Esperando, dentro do nosso carro estacionado, a hora de entrar numa igreja  que descobri, finalmente, oferecer a cerimonia da missa em Latin, eu e meu marido aproveitávamos para acabar um baseado que tínhamos conosco. Devo aqui dizer, que embora eu não assine em baixo de todo o dogma católico, o fato de ter frequentado uma escola de freiras, quando tinha seis anos de idade, e frequentemente ouvido a celebração da missa em Latin, me sinto, quando dela participo, recuperando a essência daquele passado, no nirvana Proustiano da atemporalidade da memória; a própria dimensão de eternidade do que vivi.

Tínhamos alguns minutos, e maravilhosamente liberta  da cronologia do tempo, por aqueles tragos, que me desacorrentavam do compromisso de submeter minhas açōes e pensamentos a objetivos práticos, sempre adiante do momento presente,  desprendi-me, por alguns momentos, da finalidade de sair do carro dali a pouco, e deixei meu pensamento inteiramente livre.

Lembrei-me então, de Mateus, o menino cuja mãe, la da Amazonia, humildemente me perguntou se eu poderia pagar pra ele um telephone cellular, de Natal.     Quando fomos `a floresta, Mateus, que so tem dez anos, se esmerou subindo nas `arvores mais altas e colhendo para nós frutas deliciosas, que nunca havíamos visto.

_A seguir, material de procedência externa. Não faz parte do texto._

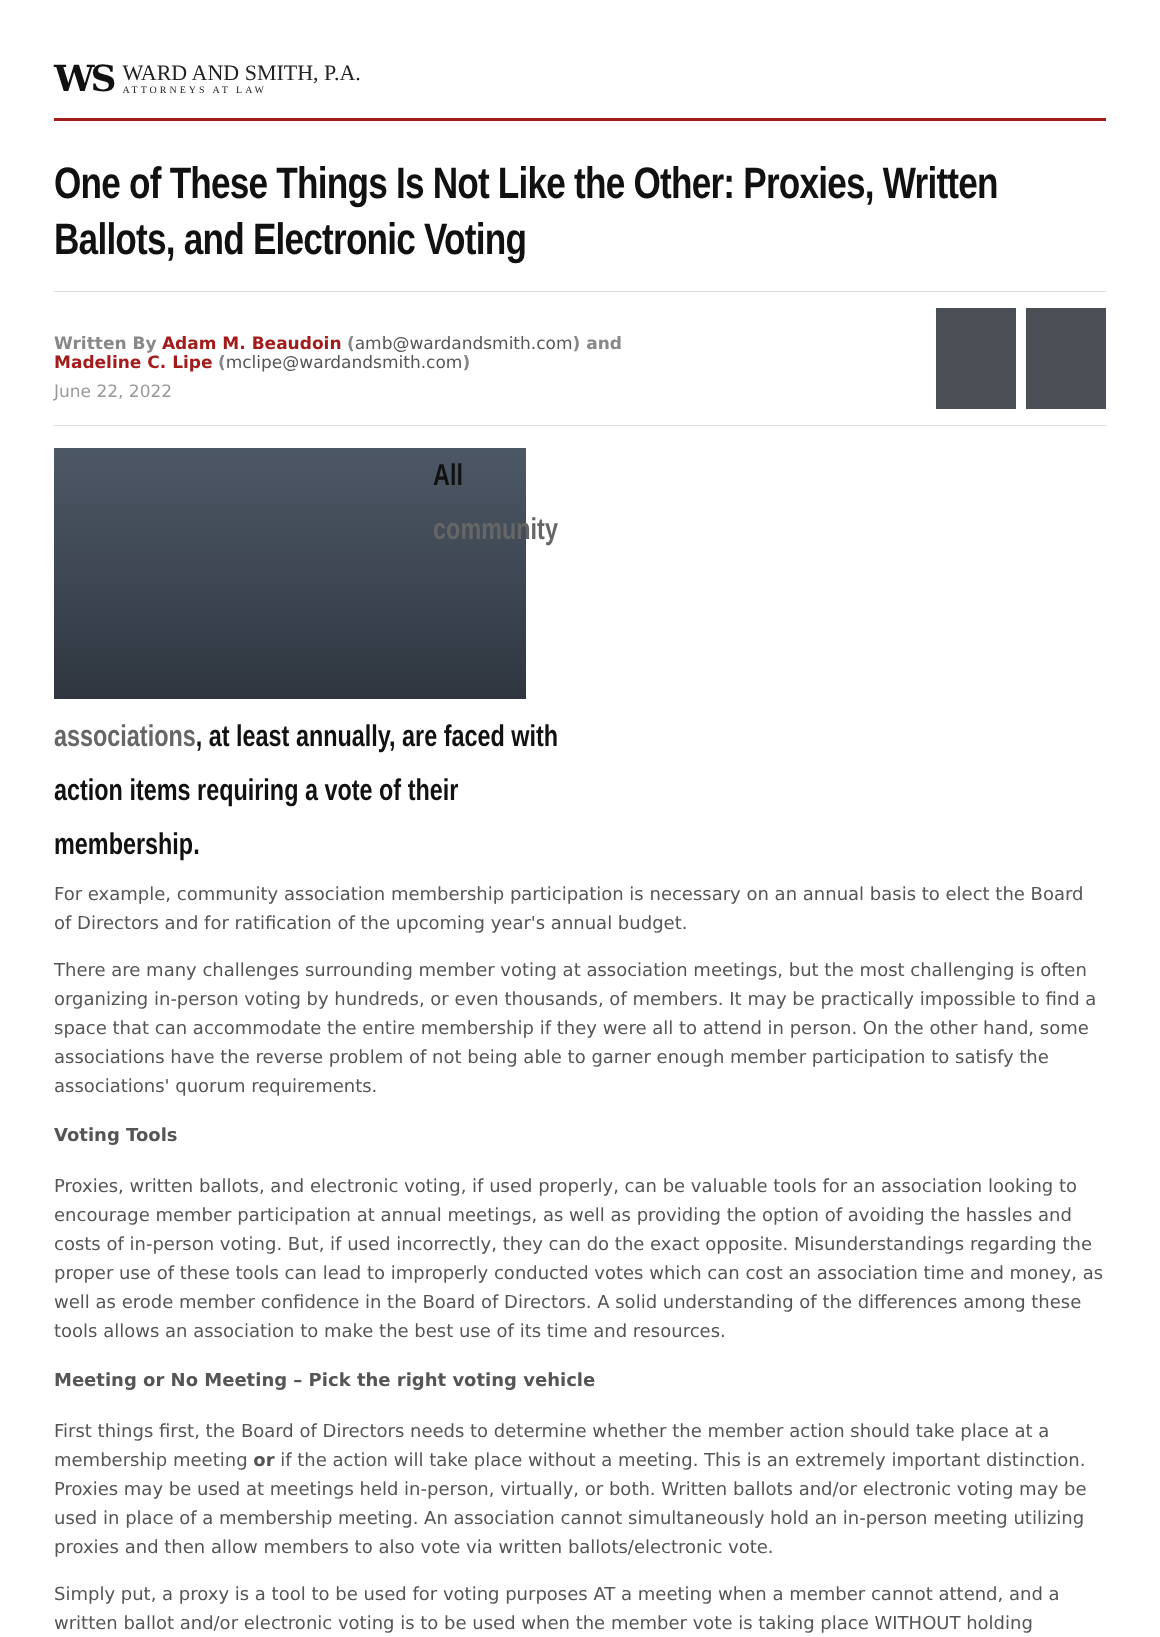WS
WARD AND SMITH, P.A.
ATTORNEYS AT LAW
One of These Things Is Not Like the Other: Proxies, Written Ballots, and Electronic Voting
Written By Adam M. Beaudoin (amb@wardandsmith.com) and
Madeline C. Lipe (mclipe@wardandsmith.com)
June 22, 2022
All community associations, at least annually, are faced with action items requiring a vote of their membership.
For example, community association membership participation is necessary on an annual basis to elect the Board of Directors and for ratification of the upcoming year's annual budget.
There are many challenges surrounding member voting at association meetings, but the most challenging is often organizing in-person voting by hundreds, or even thousands, of members. It may be practically impossible to find a space that can accommodate the entire membership if they were all to attend in person. On the other hand, some associations have the reverse problem of not being able to garner enough member participation to satisfy the associations' quorum requirements.
Voting Tools
Proxies, written ballots, and electronic voting, if used properly, can be valuable tools for an association looking to encourage member participation at annual meetings, as well as providing the option of avoiding the hassles and costs of in-person voting. But, if used incorrectly, they can do the exact opposite. Misunderstandings regarding the proper use of these tools can lead to improperly conducted votes which can cost an association time and money, as well as erode member confidence in the Board of Directors. A solid understanding of the differences among these tools allows an association to make the best use of its time and resources.
Meeting or No Meeting – Pick the right voting vehicle
First things first, the Board of Directors needs to determine whether the member action should take place at a membership meeting or if the action will take place without a meeting. This is an extremely important distinction. Proxies may be used at meetings held in-person, virtually, or both. Written ballots and/or electronic voting may be used in place of a membership meeting. An association cannot simultaneously hold an in-person meeting utilizing proxies and then allow members to also vote via written ballots/electronic vote.
Simply put, a proxy is a tool to be used for voting purposes AT a meeting when a member cannot attend, and a written ballot and/or electronic voting is to be used when the member vote is taking place WITHOUT holding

Estava prestes a começar suas aulas na escola, e inteligente do jeito que é, ja se preparava, com afinco. Não pensei duas vezes, em lhe comprar um cellular que fosse razoável, para um menino. Não me ocorreu que Mateus, com aquele desejo, ja tinha “queimado”, la dos confins da floresta, todas as etapas que, até pouco tempo, foram degraus nos sonhos de qualquer menino : desejar trenzinho elétrico, por exemplo, ou carrinhos de brinquedo, ou boa bola de futibol, ou até mesmo bons cadernos para desenhar, com variada seleção de lápis de cor. Sem nunca ter tido nada disso, Mateus, tão ágil e instintivo, tão “cobra”, na floresta, só queria saber do cellular. Alertei sua mãe, sobre as perguntas de meu marido: “ e se o menino parar de subir em árvores? E se parar de se esforçar na escola,  por passar tão drasticamente do isolamento na natureza, ao acesso a “the world wide web”, o w.w.w.  que nos é tão familiar e imediato, quanto, na sua exigência de um pensamento exato, mecânico e objetivo, mesmo na diversão que oferece através de jogos e apps, é tão facilmente inimigo da contemplação, da imaginação, e até mesmo da reflexão?

A mãe de Mateus me compreendeu e  agradeceu, pelo conselho que dei a ela, de so deixa-lo usar o “device” como recompensa, depois de fazer seus deveres escolares.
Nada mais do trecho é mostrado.